## Work task
Write the next part of the Replicator Kuma write-up, picking up after its last sentence.

## Extract to read
----
As uptime-kuma currently has no native or blessed way to replicate monitors and other data between instances, Replicator Kuma is an attempt to do this.
This is an extension of the uptime-kuma service which replicates some tables of the SQLite database of uptime-kuma between instances by leveraging DB dumps, restores and restic to push the dump to S3 (or other supported backends).
Replicator Kuma only creates restic snapshots of files (data) when they change change (the data for heartbeats, TLS, settings, etc. i.e. monitoring and instance specific data is not replicated) this selective backup happens by leveraging SHA256 sums - we dump the data and compare latest snapshot data with the new dump.
You can switch between meodes by setting the RESTORE_MERGE_STRATEGY
env variable to one of:
SNAPSHOT
(recommended)NOTIFICATIONS_INSERT_MERGE
DEFAULT
script | differentiation | what happens on replica | quirks |
---|---|---|---|
replicator.sh | does not replicate notification tables | restore if SHA of main and replica dump changes | notifications are not replicated |
replicator-notifs.sh | replicates notifs tables but does change detection through a grep + SHA | above + SHA on grep for notification tables to check their equality | some columns are floats, ARM and x86 handle these differently so in a mixed fleet, every check is a restore |
replicator-snapshots.sh | rely on main instance to do SHA check on dump, if it changes backup to restic and ALWAYS restore on replica if there is a new snapshot and when initial bootup | always restore on bootstrap + if a new snapshot is available, restore unconditionally | changes made on replica are not overwritten until restart or new main snapshot |
** Since writing this, I have made the startling discovery that production is, in fact, a state of mind.
----
## Exercise data
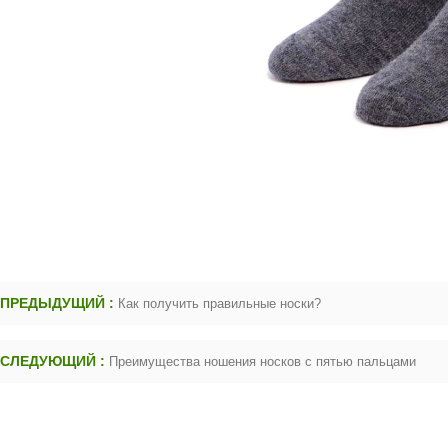
ПРЕДЫДУЩИЙ :
Как получить правильные носки?
СЛЕДУЮЩИЙ :
Преимущества ношения носков с пятью пальцами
----
## Answer to this exercise
I have been running Replicator Kuma for a few months with snapshot merge strategy and have not run into an issue; I haven't, however, upgraded yet.
There are a few cons to keep in mind which are not solved:
- DB Migrations - pin your kuma versions and when updating ensure:
- You don't update main and restore data to replicas as they might cause conflicts
- You don't update replicas then restore old data to them as this would override migration and probably break the code
- How you prolly want to do this is:
- Pin replicas and main to same updated version of
uptime-kuma
WITHOUT Replicator (i.e. use the original image or add something to prevent replicator from running - this is not added right now) - Once all replicas and main are on the same version, start Replicator Kuma on main, let it do initial backup.
- Start replicated instances.
- ^^ this is just off the top of my head but it should work - no pinky promises
- Pin replicas and main to same updated version of
- Keep ONLY 1 main instance
- while this won't immeditately break anything it may cause inconsistencies in your fleet and upgrades would be prone to break even more
- also, note that when container spins up there is a delay before Replica Kuma spins up, this is:
- main instance: 60 secs
- replias: 90 secs
- this is to allow uptime-kuma to spin up and carry out any initialization and / or migrations it may need to before backups are triggered
- ONLY add new monitors and make changes from main instance
- unless you want it to be overwritten by Replicator Kuma every time it runs
- also, add
cross-monitoring
for all uptime kuma instances (even monitor the main instance itself) - this will cause all instances to monitor themselves but since only main instance is source of truth, it is unavoidable - notification channels and notifications for monitors are not replicated by default, you must configure this across the fleet manually (or via the API - but then why why Replicator Kuma at all?)
- When Replicator Kuma decides to restore, it will:
- stop the running instance of uptime-kuma within the container (gracefully) - monitoring it until it quits
- drop the DB tables
- restore the data from dump from restic backup (this takes a lil bit)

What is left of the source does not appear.